Vergroot de uitgebreidheid van logboekregistratie. Gebruik --debug voor volledige foutopsporingslogboeken.
az devcenter admin pool wait
Plaats de CLI in een wachtstatus totdat aan een voorwaarde is voldaan.
az devcenter admin pool wait [--created]
[--custom]
[--deleted]
[--exists]
[--ids]
[--interval]
[--name]
[--project]
[--resource-group]
[--subscription]
[--timeout]
[--updated]
Optionele parameters
Wacht totdat u 'provisioningState' hebt gemaakt bij 'Succeeded'.
Wacht tot de voorwaarde voldoet aan een aangepaste JMESPath-query. Bijvoorbeeld provisioningState!='InProgress', instanceView.statuses[?code=='PowerState/running'].
Wacht totdat deze is verwijderd.
Wacht tot de resource bestaat.
Een of meer resource-id's (met spatie gescheiden). Dit moet een volledige resource-id zijn die alle informatie over de argumenten Resource-id bevat. Geef de argumenten --id's of andere resource-id's op.

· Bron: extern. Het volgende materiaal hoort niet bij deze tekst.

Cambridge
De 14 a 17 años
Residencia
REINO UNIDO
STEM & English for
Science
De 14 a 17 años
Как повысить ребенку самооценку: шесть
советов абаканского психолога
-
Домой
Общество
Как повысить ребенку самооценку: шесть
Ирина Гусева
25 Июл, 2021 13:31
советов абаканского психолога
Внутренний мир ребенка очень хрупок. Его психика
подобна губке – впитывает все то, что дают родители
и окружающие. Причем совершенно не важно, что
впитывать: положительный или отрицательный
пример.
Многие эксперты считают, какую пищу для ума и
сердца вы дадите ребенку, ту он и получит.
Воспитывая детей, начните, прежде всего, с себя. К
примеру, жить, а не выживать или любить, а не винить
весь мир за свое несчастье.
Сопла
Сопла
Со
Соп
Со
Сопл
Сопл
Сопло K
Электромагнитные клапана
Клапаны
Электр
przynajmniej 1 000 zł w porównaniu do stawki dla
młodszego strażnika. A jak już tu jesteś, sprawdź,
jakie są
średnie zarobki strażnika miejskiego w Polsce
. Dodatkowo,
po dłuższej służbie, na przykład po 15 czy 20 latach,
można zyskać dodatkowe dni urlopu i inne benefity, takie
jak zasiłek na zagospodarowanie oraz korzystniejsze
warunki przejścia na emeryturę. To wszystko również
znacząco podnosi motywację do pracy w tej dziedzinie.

Polling-interval in seconden.
Naam van de pool.
De naam van het project. Gebruik az configure -d project=<project_name>
dit om een standaardinstelling te configureren.
De naam van de resourcegroep. U kunt de standaardgroep configureren met behulp van az configure --defaults group=<name>
.
Naam of id van het abonnement. U kunt het standaardabonnement configureren met behulp van az account set -s NAME_OR_ID
.
Maximale wachttijd in seconden.
Wacht totdat deze is bijgewerkt met provisioningState op 'Succeeded'.
Globale parameters
Vergroot de uitgebreidheid van logboekregistratie om alle logboeken voor foutopsporing weer te geven.
Dit Help-bericht weergeven en afsluiten.
Alleen fouten weergeven, waarschuwingen onderdrukken.
Uitvoerindeling.
JMESPath-queryreeks. Zie http://jmespath.org/ voor meer informatie en voorbeelden.
Naam of id van het abonnement. U kunt het standaardabonnement configureren met behulp van az account set -s NAME_OR_ID
.
Vergroot de uitgebreidheid van logboekregistratie. Gebruik --debug voor volledige foutopsporingslogboeken.